My oldest daughter and her son came to stay for a long weekend. It was fun, and wonderful, having The Boy around, especially now that he is eight. He is becoming a well-behaved person, and developing a few manners, although he is still only eight, and rather a barbarian in many ways
Of course, it poured down rain while he was here. but we had fun anyway.
He discovered that grandma is a writer, and writes “real books.” He was quite proud. “I’m gonna read these when I’m a grown up.”
I confess, I did bask in the glory, until he explained that I had made a huge marketing error.
My biography is in the back of my books, but not my picture. The Boy said, “I want the kids at school to know that my grandma writes real books, but they won’t believe it if there’s no picture.”
I didn’t want to tell him that the camera steals my soul, and I hate every picture I’ve ever seen of me. But, after thinking about it, I agreed that he might have a point.
I also didn’t tell him that people who write books are a dime a dozen. Everyone you meet either is an author, or has a couple of the ne’er-do-wells in the family. Apparently people who are otherwise unemployable write books, in order to appear useful.
I didn’t tell him that, because for a shining moment, I was special. He was proud of me, his grandma, because I can write real books. I have to admit, that felt pretty good.

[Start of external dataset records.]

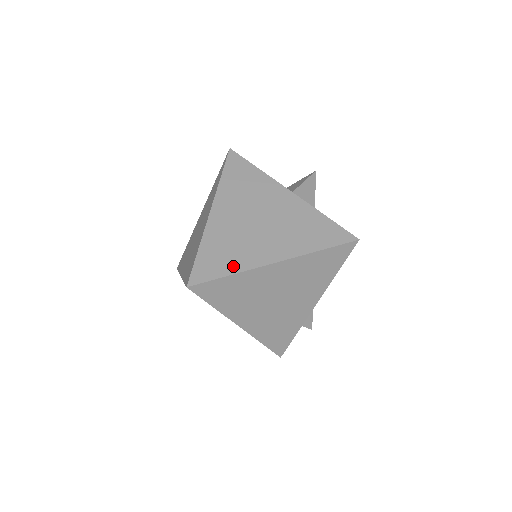
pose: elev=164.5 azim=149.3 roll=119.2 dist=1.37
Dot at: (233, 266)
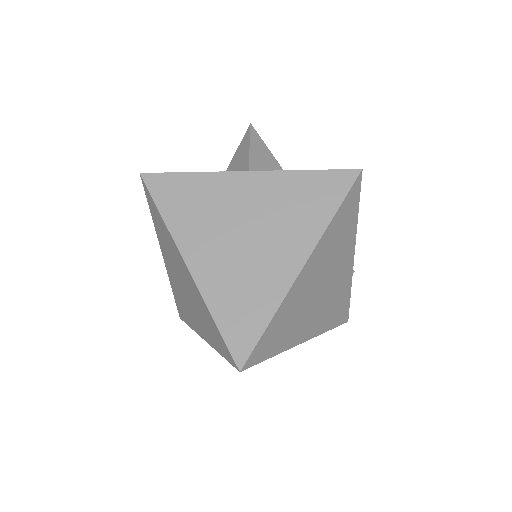
Dot at: (265, 308)
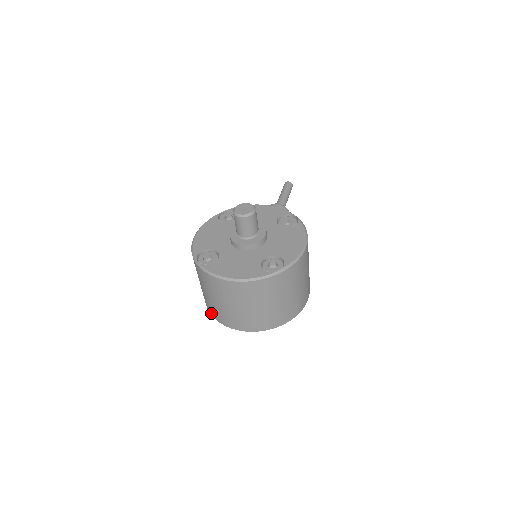
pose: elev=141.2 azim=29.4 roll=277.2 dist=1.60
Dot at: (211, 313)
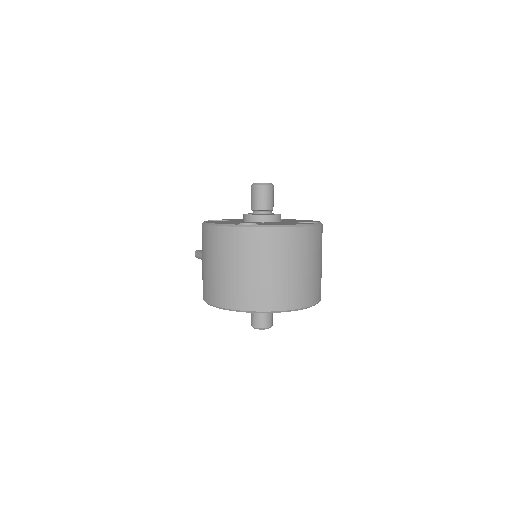
Dot at: (249, 306)
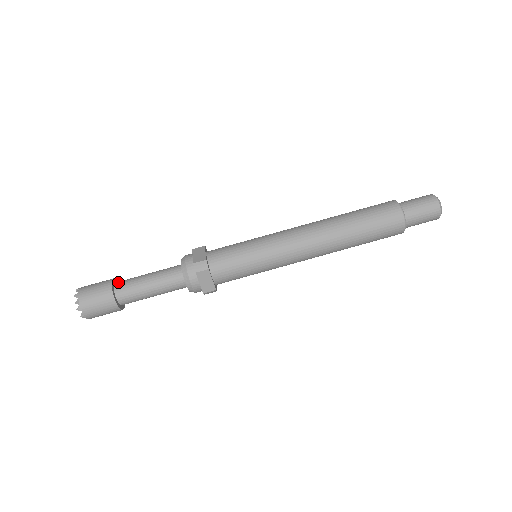
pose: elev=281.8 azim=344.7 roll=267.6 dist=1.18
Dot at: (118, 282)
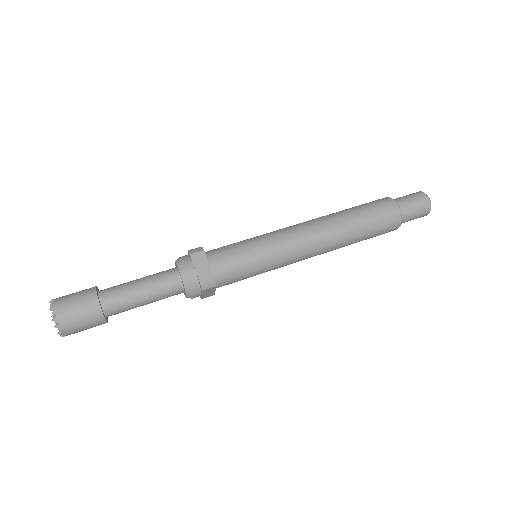
Dot at: (103, 296)
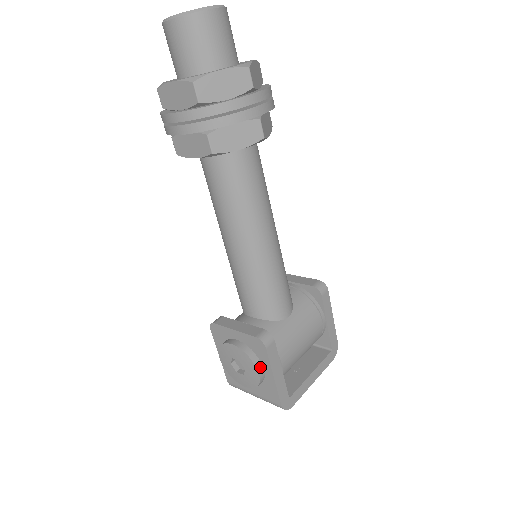
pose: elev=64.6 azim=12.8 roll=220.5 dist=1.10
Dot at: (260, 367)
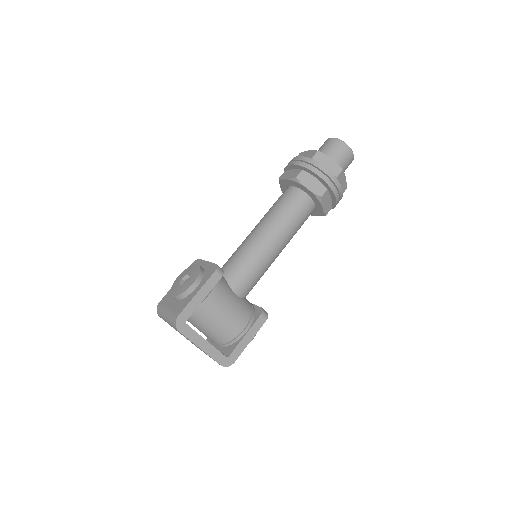
Dot at: (198, 282)
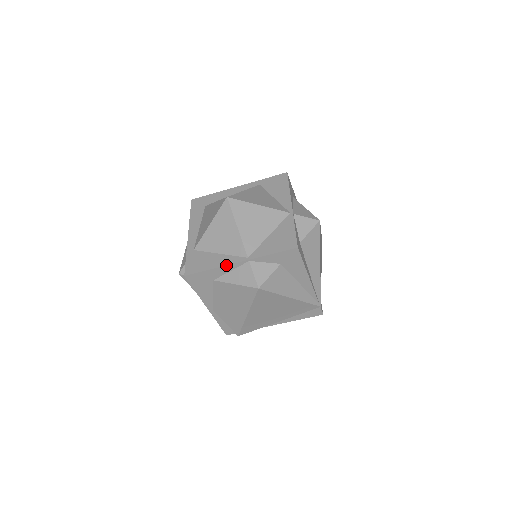
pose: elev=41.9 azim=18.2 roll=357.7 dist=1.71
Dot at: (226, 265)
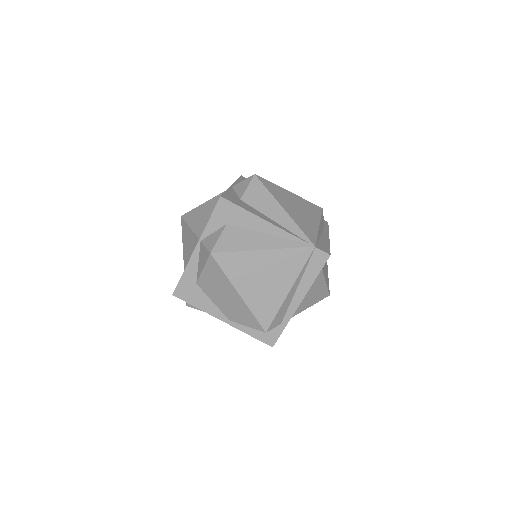
Dot at: occluded
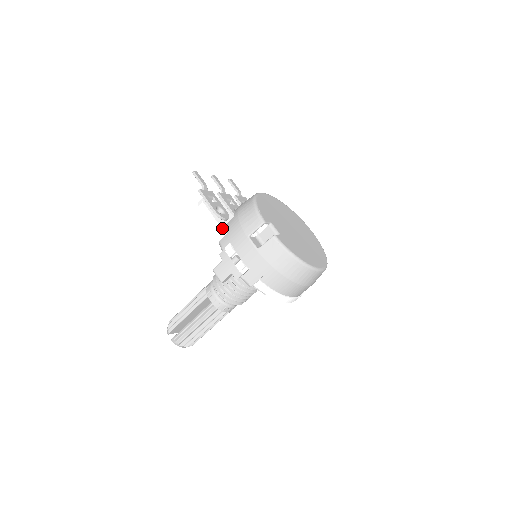
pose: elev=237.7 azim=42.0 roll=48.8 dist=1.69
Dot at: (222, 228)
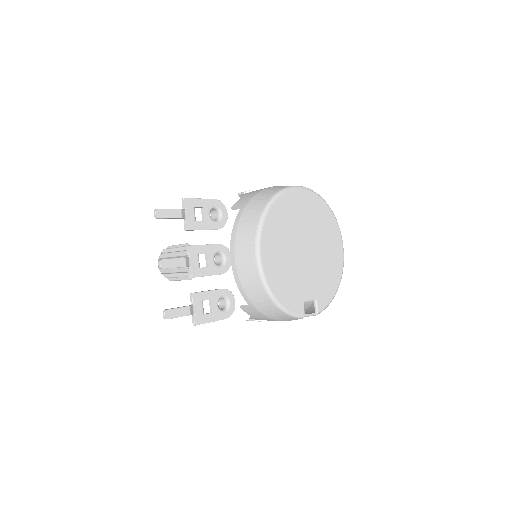
Dot at: (245, 320)
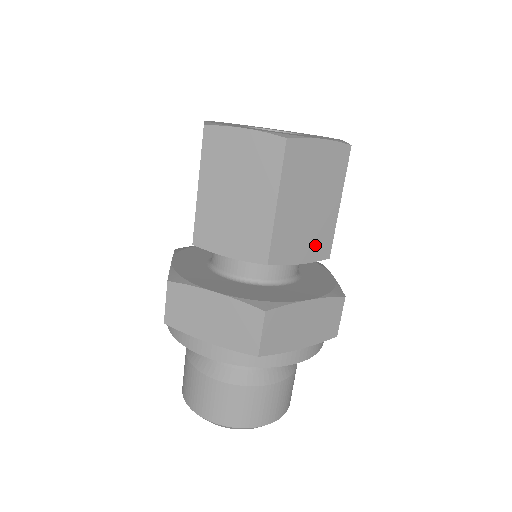
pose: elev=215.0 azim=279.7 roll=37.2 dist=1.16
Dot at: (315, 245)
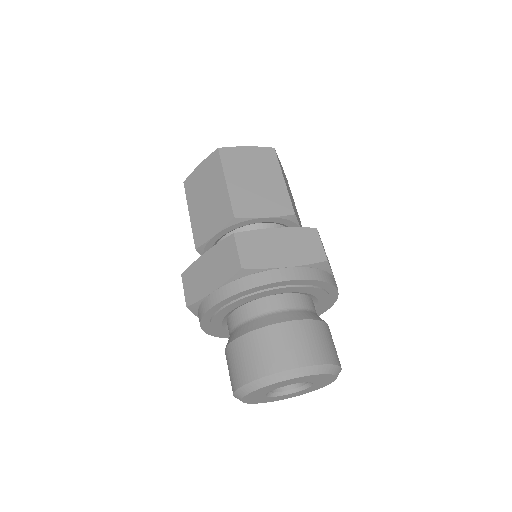
Dot at: (275, 205)
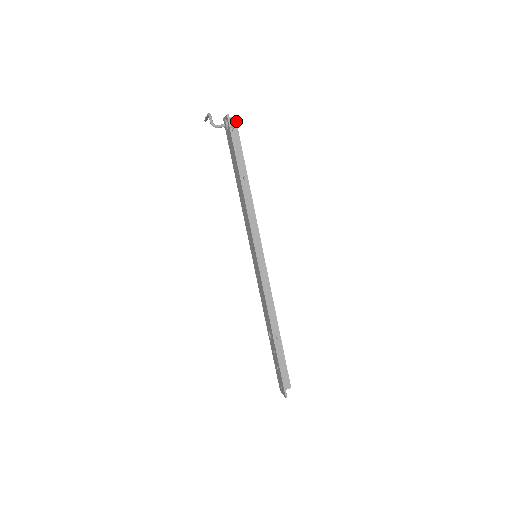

So we looked through the pictures of me. I thought this one would work, as it’s the most recent and hides my ample, middle-aged waistline.
He said, “No–it doesn’t really look like you. You’re hair is a lot fuzzier than that.”
I said, “But I combed it just for that photo. I even put on lipstick.”
He wasn’t swayed.
So I tried a different one. “This one is only two years old.”
I thought it was perfect, as it also hides the ample, middle-aged, waistline.
He was not impressed. “Are you kidding? Your hair’s too short in that one.”
Heavy sigh. “This one?”
“Get real, Grandma–people want to see the real you. The one who cooks and stuff.”
“No, they don’t,” I said. “People don’t care about that. I don’t think I need a picture in the back of my books.”
“Trust me, Grandma. I’ve read a lot of books, and they all have the writer’s picture in the back. I want my friends to know it’s you.”
After much discussion he picked a picture. I doubt it will go in the back of a book, but this is what he picked.
“Why did you pick that one? I use that one as my Facebook icon. ”
“Because that’s how you look. Comfy, and like a grandma. With fluffy hair.”
It’s hard to argue with that sort of logic. But I’ll probably have to have a professional picture made at some point.
One that doesn’t show my middle-aged waistline or the comfy fluffiness of my hair.